Acil servislerin, poliklinik gibi kullanılmaması gerektiğini de vurgulayan Oruç, bu konuda ise şunları dile getirdi: “Günlük 3 binlere kadar hasta başvurusunun olduğu acil servisler var. Buralarda sayıların kademeli olarak azaltılması gerekiyor. Bunun için birinci basamak olan aile hekimliklerinin güçlendirilmesi bizim taleplerimizden bir tanesi. Yalnızca poliklinik hizmeti veren değil toplumun hasta olmaması için koruyucu sağlık hizmetlerinin de yeteri kadar kaliteli bir şekilde yürütülebileceği bir aile hekimliği düzenlemesi gerekli. Aslında bunun için aile hekimliği sistemi kaldırılmalı. Bundan önce uygulanan sağlık ocağı sisteminin ideal şekliyle -son dejenere olmuş şekliyle değil- düzenlenmesi gerekiyor.”
“Aile hekimliği sistemi kaldırılmalı” taleplerini detaylandıran Oruç, sözlerini şöyle sürdürdü: “Sağlık ocaklarında bir ekip hizmeti vardı. Doktorundan hemşiresine, sağlık teknisyeninden şoförüne kadar bütün olanakları vardı. Adres tabanlı bir sistemdi. Sağlık ocağının bulunduğu binanın çevresinde hizmet veriyordu. Aile hekimlikleri bunun tersi. Doktor ve aile sağlığı elemanı denen, genellikle hemşire olan iki kişinin baktığı ve binanın olduğu yerin çevresi değil, Türkiye’nin tamamından hastasının olabileceği bir sistem getirildi, ki bu sadece poliklinik hizmetine daraltılan bir sistemdi. Bunun değiştirilmesi lazım ki, hastanelerin yükü azaltılabilsin.”
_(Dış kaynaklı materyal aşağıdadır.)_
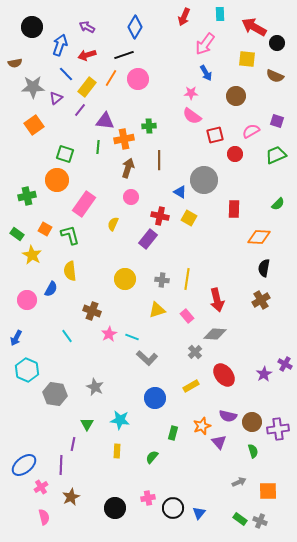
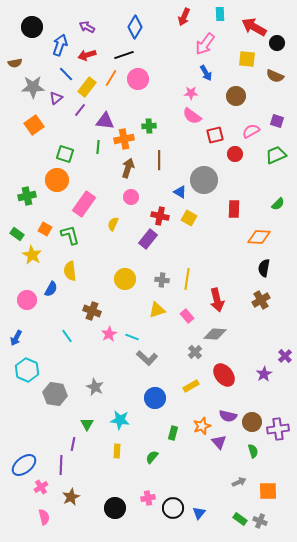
purple cross at (285, 364): moved 8 px up; rotated 16 degrees clockwise
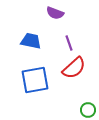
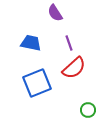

“SAĞLIK SİSTEMİ YENİDEN KURGULANMALI”
Sözlerini sağlık sisteminin yeniden kurgulanması gerektiğini vurgulayarak tamamlayan Dr. Oruç, şunları dile getirdi: “20 yıldır kademeli olarak polikliniğe başvurunun kışkırtıldığı bir sağlık ortamının tersine, daha birinci basamağa doğru kaydırıldığı ve azaltılmaya çalışıldığı bir kurguya geçmemiz gerekiyor. Özellikle İstanbul gibi nüfus yoğunluğu çok yüksek olan illerin bunu kaldırması mümkün değil. Örneğin 2000 yılında bir kişi yılda üç kez polikliniğe giderken, bugün bu rakam 10’un üzerine çıktı. Bu kadar başvuruyu kaldırabilecek bir sağlık sistemi yok tabii ki de. Tamamen sağlık piyasasının kâr edebilmesi için kurgulanan bir sistem, bundan dönülmesi lazım. Keza özel hastanelerin aldıkları ek katkı payları düşünüldüğünde, elbette bunun da tersine dönmesi gerekiyor. Giderek sağlığın paralı hale geldiğini görüyoruz. Nitelikli hizmet almanın yolu paradan geçer oldu. Bunun değişmesi lazım. Özel hastanelerdeki nitelikli kadroların kamuya dönmesinin yolu sağlanmalı. Kamudaki ücret ve çalışma koşullarının iyileştirilmesi ve buraların bir cazibe merkezi haline getirilmesiyle geriye dönmesini sağlayacak bir kurguya ihtiyaç var. Bunun bir sistem olarak kurgulanması acil şart.”